TASK ITEM »
Retype the data exactly, skipping any picture in it.

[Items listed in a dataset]
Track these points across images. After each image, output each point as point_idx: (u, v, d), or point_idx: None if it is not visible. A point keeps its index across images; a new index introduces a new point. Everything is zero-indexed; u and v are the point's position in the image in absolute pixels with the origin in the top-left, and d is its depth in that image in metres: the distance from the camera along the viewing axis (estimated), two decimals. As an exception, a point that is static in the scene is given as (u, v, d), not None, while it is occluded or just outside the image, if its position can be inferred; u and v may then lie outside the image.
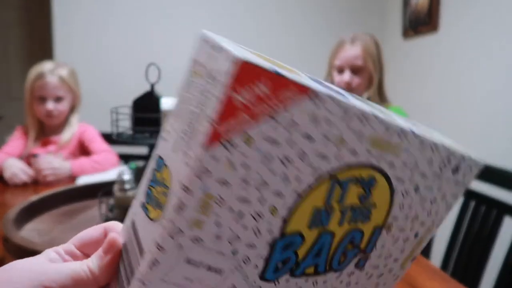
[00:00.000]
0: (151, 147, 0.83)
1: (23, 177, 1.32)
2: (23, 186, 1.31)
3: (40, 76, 1.46)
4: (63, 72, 1.51)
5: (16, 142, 1.51)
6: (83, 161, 1.45)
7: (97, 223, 0.82)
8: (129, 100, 0.83)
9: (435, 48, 2.16)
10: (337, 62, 1.42)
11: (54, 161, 1.37)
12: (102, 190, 0.88)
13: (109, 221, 0.33)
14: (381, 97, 1.46)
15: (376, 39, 1.43)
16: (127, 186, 0.78)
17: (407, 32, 2.39)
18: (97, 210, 0.88)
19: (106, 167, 1.47)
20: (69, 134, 1.53)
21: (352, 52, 1.38)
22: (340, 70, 1.42)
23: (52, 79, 1.47)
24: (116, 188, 0.80)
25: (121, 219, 0.78)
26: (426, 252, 1.39)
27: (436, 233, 1.20)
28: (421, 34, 2.26)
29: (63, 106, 1.51)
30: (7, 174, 1.32)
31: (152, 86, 0.82)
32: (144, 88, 0.84)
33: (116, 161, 1.55)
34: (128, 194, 0.78)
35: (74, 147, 1.55)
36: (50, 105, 1.46)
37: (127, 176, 0.78)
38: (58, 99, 1.49)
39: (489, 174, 1.25)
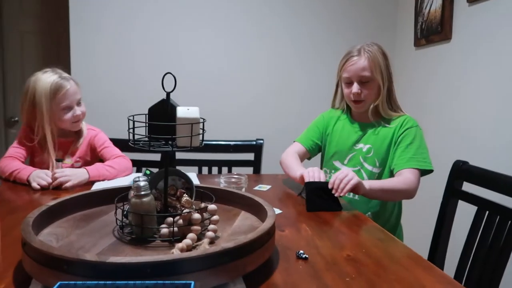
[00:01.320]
0: (165, 154, 0.85)
1: (43, 183, 1.36)
2: (42, 191, 1.35)
3: (60, 86, 1.45)
4: (69, 75, 1.52)
5: (22, 145, 1.52)
6: (99, 166, 1.48)
7: (113, 228, 0.83)
8: (145, 108, 0.85)
9: (447, 58, 2.15)
10: (345, 75, 1.44)
11: (72, 169, 1.42)
12: (117, 195, 0.89)
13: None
14: (391, 106, 1.46)
15: (383, 48, 1.45)
16: (142, 192, 0.79)
17: (418, 41, 2.39)
18: (113, 216, 0.90)
19: (121, 171, 1.51)
20: (81, 138, 1.56)
21: (359, 64, 1.40)
22: (349, 82, 1.44)
23: (71, 85, 1.48)
24: (131, 194, 0.82)
25: (136, 224, 0.80)
26: (440, 261, 1.38)
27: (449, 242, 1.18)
28: (433, 43, 2.26)
29: (84, 108, 1.54)
30: (33, 184, 1.36)
31: (168, 94, 0.83)
32: (161, 96, 0.85)
33: (130, 165, 1.58)
34: (143, 200, 0.79)
35: (84, 151, 1.58)
36: (78, 111, 1.50)
37: (142, 182, 0.80)
38: (78, 103, 1.52)
39: (503, 184, 1.24)
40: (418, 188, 1.37)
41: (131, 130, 0.82)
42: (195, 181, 1.44)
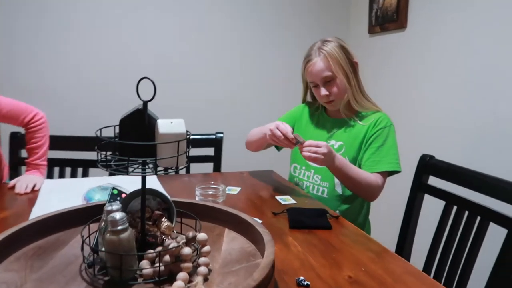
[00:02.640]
0: (145, 179, 0.71)
1: None
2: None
3: None
4: None
5: None
6: (37, 166, 1.42)
7: (79, 266, 0.68)
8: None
9: (403, 46, 2.16)
10: (309, 79, 1.40)
11: (28, 181, 1.30)
12: (72, 220, 0.74)
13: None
14: (363, 96, 1.40)
15: (341, 42, 1.39)
16: (119, 227, 0.65)
17: (373, 28, 2.38)
18: (74, 247, 0.74)
19: (48, 133, 1.47)
20: None
21: (317, 66, 1.35)
22: (315, 86, 1.40)
23: None
24: (105, 227, 0.67)
25: (114, 266, 0.65)
26: (407, 257, 1.39)
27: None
28: (388, 31, 2.26)
29: None
30: None
31: (145, 104, 0.69)
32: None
33: (45, 117, 1.47)
34: (121, 237, 0.65)
35: None
36: None
37: (118, 214, 0.65)
38: None
39: (469, 179, 1.25)
40: (384, 187, 1.36)
41: (100, 147, 0.66)
42: (158, 186, 1.29)
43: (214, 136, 1.78)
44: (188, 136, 0.69)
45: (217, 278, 0.69)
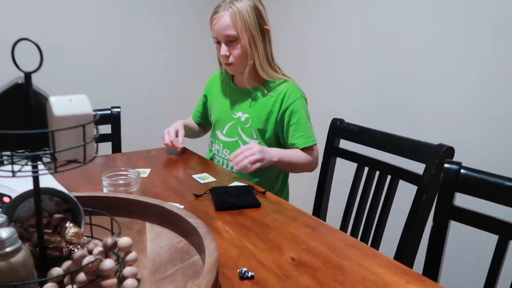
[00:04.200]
0: (36, 181, 0.52)
1: None
2: None
3: None
4: None
5: None
6: None
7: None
8: None
9: (295, 9, 2.15)
10: (213, 33, 1.28)
11: None
12: None
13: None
14: (270, 69, 1.31)
15: (257, 2, 1.27)
16: (8, 248, 0.47)
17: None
18: None
19: None
20: None
21: (222, 22, 1.23)
22: (218, 42, 1.28)
23: None
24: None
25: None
26: (323, 217, 1.41)
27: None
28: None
29: None
30: None
31: (28, 76, 0.49)
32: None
33: None
34: (12, 261, 0.47)
35: None
36: None
37: (4, 230, 0.47)
38: None
39: (379, 140, 1.30)
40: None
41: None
42: (52, 182, 1.06)
43: (109, 111, 1.55)
44: (96, 117, 0.53)
45: (150, 291, 0.57)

EXERCISE RESULT »
Track these points across images. After each image, output each point as point_idx: (u, v, d), or point_idx: None if it is not visible. A point keeps its index across images; a new index introduces a new point. Everything is zero-indexed; u and v are the point's position in the image in absolute pixels with the origin in the top-left, and d is its depth in that image in metres: the distance from the camera along the viewing axis (estimated), two decimals. As an exception, a point that is static in the scene is given as (u, v, d), not None, while it is occluded or just outside the image, if its position can be inferred; u and v may then lie outside the image.
[00:00.000]
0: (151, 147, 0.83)
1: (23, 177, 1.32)
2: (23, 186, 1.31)
3: (40, 76, 1.46)
4: (63, 72, 1.51)
5: (16, 142, 1.51)
6: (83, 161, 1.45)
7: (97, 223, 0.82)
8: (129, 100, 0.83)
9: (435, 48, 2.16)
10: (337, 62, 1.42)
11: (54, 161, 1.37)
12: (102, 190, 0.88)
13: (109, 221, 0.33)
14: (381, 97, 1.46)
15: (376, 39, 1.43)
16: (127, 186, 0.78)
17: (407, 32, 2.39)
18: (97, 210, 0.88)
19: (106, 167, 1.47)
20: (69, 134, 1.53)
21: (352, 52, 1.38)
22: (340, 70, 1.42)
23: (52, 79, 1.47)
24: (116, 188, 0.80)
25: (121, 219, 0.78)
26: (426, 252, 1.39)
27: (436, 233, 1.20)
28: (421, 34, 2.26)
29: (63, 106, 1.51)
30: (7, 174, 1.32)
31: (152, 86, 0.82)
32: (144, 88, 0.84)
33: (116, 161, 1.55)
34: (128, 194, 0.78)
35: (74, 147, 1.55)
36: (50, 105, 1.46)
37: (127, 176, 0.78)
38: (58, 99, 1.49)
39: (489, 174, 1.25)
[00:01.320]
0: (165, 154, 0.85)
1: (43, 183, 1.36)
2: (42, 191, 1.35)
3: (60, 86, 1.45)
4: (69, 75, 1.52)
5: (22, 145, 1.52)
6: (99, 166, 1.48)
7: (113, 228, 0.83)
8: (145, 108, 0.85)
9: (447, 58, 2.15)
10: (345, 75, 1.44)
11: (72, 169, 1.42)
12: (117, 195, 0.89)
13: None
14: (391, 106, 1.46)
15: (383, 48, 1.45)
16: (142, 192, 0.79)
17: (418, 41, 2.39)
18: (113, 216, 0.90)
19: (121, 171, 1.51)
20: (81, 138, 1.56)
21: (359, 64, 1.40)
22: (349, 82, 1.44)
23: (71, 85, 1.48)
24: (131, 194, 0.82)
25: (136, 224, 0.80)
26: (440, 261, 1.38)
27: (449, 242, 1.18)
28: (433, 43, 2.26)
29: (84, 108, 1.54)
30: (33, 184, 1.36)
31: (168, 94, 0.83)
32: (161, 96, 0.85)
33: (130, 165, 1.58)
34: (143, 200, 0.79)
35: (84, 151, 1.58)
36: (78, 111, 1.50)
37: (142, 182, 0.80)
38: (78, 103, 1.52)
39: (503, 184, 1.24)
40: (418, 188, 1.37)
41: (131, 130, 0.82)
42: (195, 181, 1.44)
[00:02.640]
0: (145, 179, 0.71)
1: None
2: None
3: None
4: None
5: None
6: (37, 166, 1.42)
7: (79, 266, 0.68)
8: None
9: (403, 46, 2.16)
10: (309, 79, 1.40)
11: (28, 181, 1.30)
12: (72, 220, 0.74)
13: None
14: (363, 96, 1.40)
15: (341, 42, 1.39)
16: (119, 227, 0.65)
17: (373, 28, 2.38)
18: (74, 247, 0.74)
19: (48, 133, 1.47)
20: None
21: (317, 66, 1.35)
22: (315, 86, 1.40)
23: None
24: (105, 227, 0.67)
25: (114, 266, 0.65)
26: (407, 257, 1.39)
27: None
28: (388, 31, 2.26)
29: None
30: None
31: (145, 104, 0.69)
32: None
33: (45, 117, 1.47)
34: (121, 237, 0.65)
35: None
36: None
37: (118, 214, 0.65)
38: None
39: (469, 179, 1.25)
40: (384, 187, 1.36)
41: (100, 147, 0.66)
42: (158, 186, 1.29)
43: (214, 136, 1.78)
44: (188, 136, 0.69)
45: (217, 278, 0.69)
[00:04.200]
0: (36, 181, 0.52)
1: None
2: None
3: None
4: None
5: None
6: None
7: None
8: None
9: (295, 9, 2.15)
10: (213, 33, 1.28)
11: None
12: None
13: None
14: (270, 69, 1.31)
15: (257, 2, 1.27)
16: (8, 248, 0.47)
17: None
18: None
19: None
20: None
21: (222, 22, 1.23)
22: (218, 42, 1.28)
23: None
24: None
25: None
26: (323, 217, 1.41)
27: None
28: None
29: None
30: None
31: (28, 76, 0.49)
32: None
33: None
34: (12, 261, 0.47)
35: None
36: None
37: (4, 230, 0.47)
38: None
39: (379, 140, 1.30)
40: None
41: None
42: (52, 182, 1.06)
43: (109, 111, 1.55)
44: (96, 117, 0.53)
45: (150, 291, 0.57)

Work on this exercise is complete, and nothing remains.